=== Trecho do texto ===

Ao longo do texto de
“O último dia de um condenado”, por exemplo, Victor Hugo
apresenta o momento derradeiro de um indivíduo condenado à “morte”.
Interessante o detalhe
que me fez reler a obra: o crime não é revelado, de início, e Hugo
conduz o leitor pela narrativa, culminando numa fase em que o condenado é
apresentado como alguém que não se arrepende de seu crime, que aparece, em
certa medida, nas outras duas obras que reli e menciono abaixo. Lamenta sim o
que fez, por resultar em outro crime, do Estado, não por tê-lo condenado, mas
por condenar sua filha, que será órfã de pai e estigmatizada, doravante.
O livro de Victor Hugo,
com este tema, me levou à leitura de Dostoiévsky, que em “O Idiota”
retoma o assunto, influenciado pela obra de Hugo.
Ora, dado esse tema, por
ter aparecido nestes autores acima, acabei relendo “O estrangeiro”, de Camus,
que de certa forma, trata na sua vertente, existencialista, o que Hugo e
Dostoiévsky discutem em suas obras, mencionadas acima.
Meu interesse principal:
a "última reflexão" que fazem os indivíduos diante da "sentença
capital".
A estes, como disse
acima, acrescentei “A consolação da filosofia”, de Boécio.
“Se esses soberbos se
virem despojados de seu esplendor vazio deixarão aparecer, esses senhores, as
correntes que os prendem e que eles trazem dentro de si…”
“[...] à Filosofia não é
lícito deixar caminhando sozinho um discípulo seu”
Hoje, como tem sido
disciplinadamente, um instante da manhã é dedicado às reflexões, mesmo
saindo um pouquinho dos referenciais básicos de sempre, passo em revista
os pensamentos e ações, e corrigendas são planejadas e
necessárias. Tendo aprendido esses “exercícios” com as leituras de Thich
Nhat Hahn e os Estóicos, e hoje, abri uma exceção nas
leituras estudadas com esse intuito.
Reabri, após as
releituras citadas acima, bem cedinho, a obra “A consolação da
filosofia”, com o título original: "De phisolophiae
consolatione"; releitura há muito planejada. Decisão bem acertada
e o resultado da leitura foi um ganho enorme! Muito aprendizado!
“Escrita na prisão por
um condenado à morte, essa obra latina do século VI não deve nada, ou
deve muito pouco, às circunstâncias “trágicas” de sua composição. Trata-se de
uma obra-prima da literatura e do pensamento europeu; ela se basta, e teria o
mesmo valor se ignorássemos tudo a respeito daquele que a concebeu entre duas
sessões de tortura, à espera de uma execução. Mas, dado que essa obra-prima não
é anônima, nada perde por ter um autor e ser situada em suas circunstâncias,
torna-se também, assim, o testemunho da grandeza à qual um homem pode
elevar-se pelo pensamento em face da tirania e da morte.”

=== Extratos de dados ===

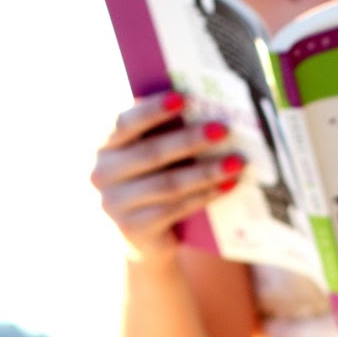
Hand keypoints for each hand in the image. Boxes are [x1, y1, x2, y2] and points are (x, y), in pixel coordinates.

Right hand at [91, 92, 246, 262]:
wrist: (143, 238)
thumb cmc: (151, 182)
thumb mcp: (149, 157)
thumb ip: (161, 133)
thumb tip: (201, 104)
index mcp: (103, 146)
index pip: (124, 123)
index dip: (154, 110)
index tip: (184, 98)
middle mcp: (101, 174)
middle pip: (151, 153)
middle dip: (190, 139)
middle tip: (223, 129)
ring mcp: (113, 204)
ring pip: (168, 183)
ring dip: (206, 171)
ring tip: (236, 161)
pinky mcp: (133, 229)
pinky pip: (174, 208)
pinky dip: (203, 196)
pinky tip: (227, 186)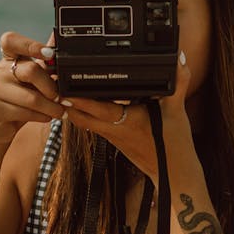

===

• _A tarefa_
Segundo o trecho do texto, em que obra Dostoiévsky retoma o tema, influenciado por Victor Hugo?

• _Resolução do problema_
Em “O Idiota”.